Thursday, July 8, 2010

A site called Football Outsiders has put forth a list of 100 all-time great teams. Obviously, comparison across distant eras is impossible, so it is wise to view these ratings as a rough estimate of how these teams would place in a fictional top 100.

Army placed two teams in the first two installments (100-81 & 80-61). The 1958 Army team earned mention at #96 and the 1950 Cadets clocked in at #70.

96. 1958 Army

Record: 8-0-1
Conference: Independent
Best Wins: def. Penn State (6-3-1) 26-0, def. Navy (6-3) 22-6
Blemishes: tied Pittsburgh (5-4-1) 14-14
Point Differential: +215 (264-49)

They were solid throughout portions of the 1960s and 1980s, but the Cadets of Army were last truly great in 1958. (Not coincidentally, it was also the final season for coach Earl "Red" Blaik.) Led by Heisman winner and Rhodes Scholar Pete Dawkins, who accomplished far more in one life than any reasonable person should, the Army offense averaged nearly 30 points per game. They took on seven teams who would finish .500 or better, and they were only truly challenged twice. They were tied at Pittsburgh and only won at Rice by a touchdown.

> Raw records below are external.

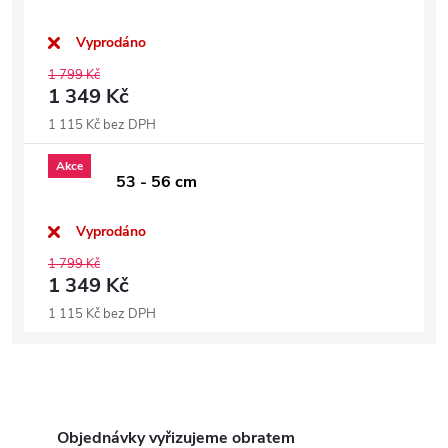
Vyprodáno
1 799 Kč
1 349 Kč
1 115 Kč bez DPH
Akce
53 - 56 cm
Vyprodáno
1 799 Kč
1 349 Kč
1 115 Kč bez DPH
Objednávky vyřizujeme obratem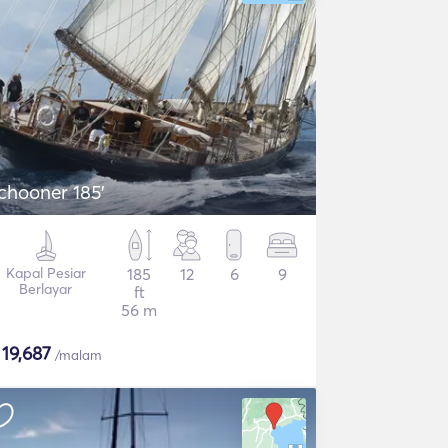
chooner 185'
Kapal Pesiar
185
12
6
9
Berlayar
ft
56 m
$
19,687
/malam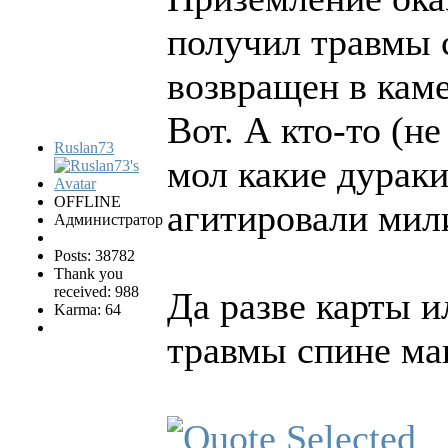
получил травмы с
возвращен в каме
Вот. А кто-то (н
Ruslan73
мол какие дураки
OFFLINE
агитировали мил
Администратор
Posts: 38782
Thank you
received: 988
Да разве карты 
Karma: 64
травмы спине ма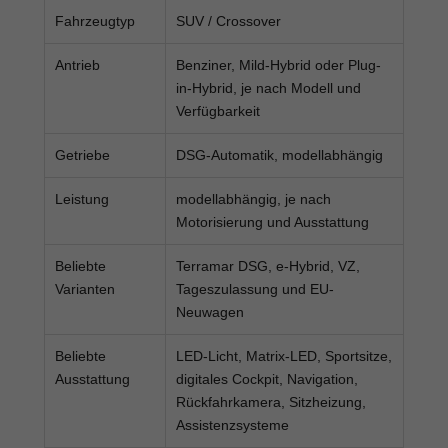
Fahrzeugtyp
SUV / Crossover
Antrieb
Benziner, Mild-Hybrid oder Plug-
in-Hybrid, je nach Modell und
Verfügbarkeit
Getriebe
DSG-Automatik, modellabhängig
Leistung
modellabhängig, je nach
Motorisierung und Ausstattung
Beliebte
Terramar DSG, e-Hybrid, VZ,
Varianten
Tageszulassung und EU-
Neuwagen
Beliebte
LED-Licht, Matrix-LED, Sportsitze,
Ausstattung
digitales Cockpit, Navigation,
Rückfahrkamera, Sitzheizung,
Assistenzsysteme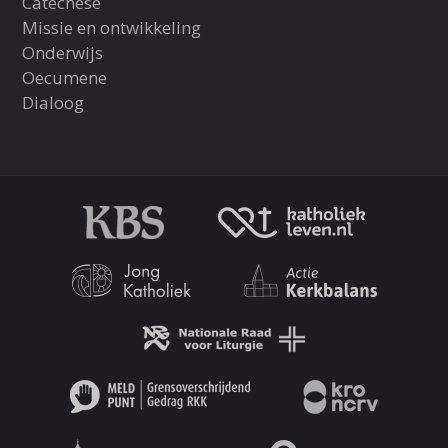
Catechese
Missie en ontwikkeling
Onderwijs
Oecumene
Dialoog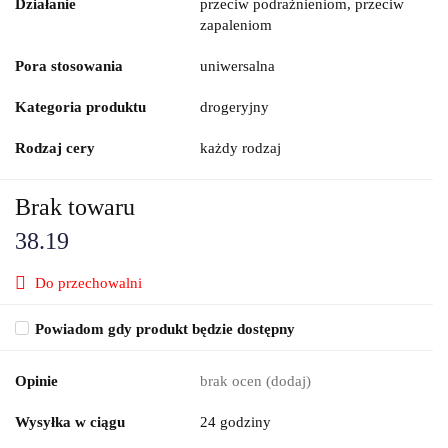
Działanie
przeciw podrażnieniom, przeciw
zapaleniom
Pora stosowania
uniwersalna
Kategoria produktu
drogeryjny
Rodzaj cery
każdy rodzaj
Brak towaru
38.19
Do przechowalni
Powiadom gdy produkt będzie dostępny
Opinie
brak ocen
(dodaj)
Wysyłka w ciągu
24 godziny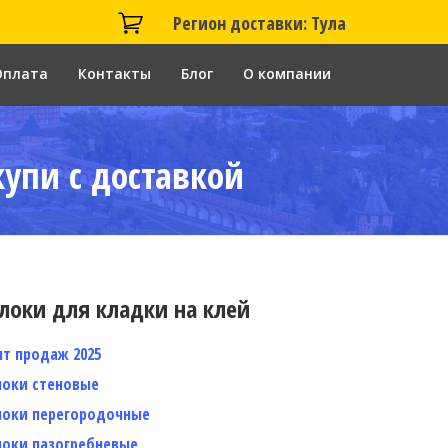
Регион доставки: Тула
Оплата
Контакты
Блог
О компании
купи с доставкой
локи для кладки на клей
ит продаж 2025
локи стеновые
локи перегородочные
локи пазогребневые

The Cadets' season started with a startlingly easy 45-8 win over what would be a 7-3 South Carolina team, followed by a 14-2 win at Notre Dame a couple of weeks later. Utilizing the "lonely end" formation and throwing often to a split end to loosen up defenses, Army whipped poor Virginia and Colgate teams by a combined 103-12, then took down Navy, 22-6, in the season finale. Blaik's final team was explosive on offense and as stingy as almost any defense in the country. They finished third in the country behind LSU and Iowa, one of whom will be featured later in this countdown.

. . .

70. 1950 Army

Record: 8-1
Conference: Independent
Best Wins: def. Michigan (6-3-1) 27-6, def. Penn State (5-3-1) 41-7
Blemishes: def. by Navy (3-6) 14-2
Point Differential: +227 (267-40)

Our second 1950 team of the day, Army also had to deal with tragedy. The cadets absolutely rolled through the first eight games of their schedule. Red Blaik's squad outscored opponents 265-26 along the way, with help from a young assistant named Vince Lombardi. They played five opponents with winning records (Colgate, Penn State, Michigan, Penn, Stanford) and defeated them by an average score of 26-5.

The final AP Poll of the season was released on November 27, before the annual Army-Navy game. Army had risen to No. 1 in mid-October, but they were passed, first by SMU, then Ohio State, and finally Oklahoma. They finished No. 2. As frustrating as this may have been, their emotions were tried much more heavily by late-November news that 1949 team captain Johnny Trent had been killed in action in Korea. This came after 1944 captain Tom Lombardo had died in action in September. The Cadets, wracked with emotion, understandably laid an egg in the Army-Navy game, losing 14-2, their first loss to the Midshipmen since 1943.

There are some great teams mentioned, and additional West Point teams are sure to appear in the upcoming installments.

I love this kind of list mainly because most of my favorite teams had tremendous success in seasons that have been long forgotten. It's a nice bullet list of some very interesting college football history, and of course it is a recommended read for all Unbalanced Line readers.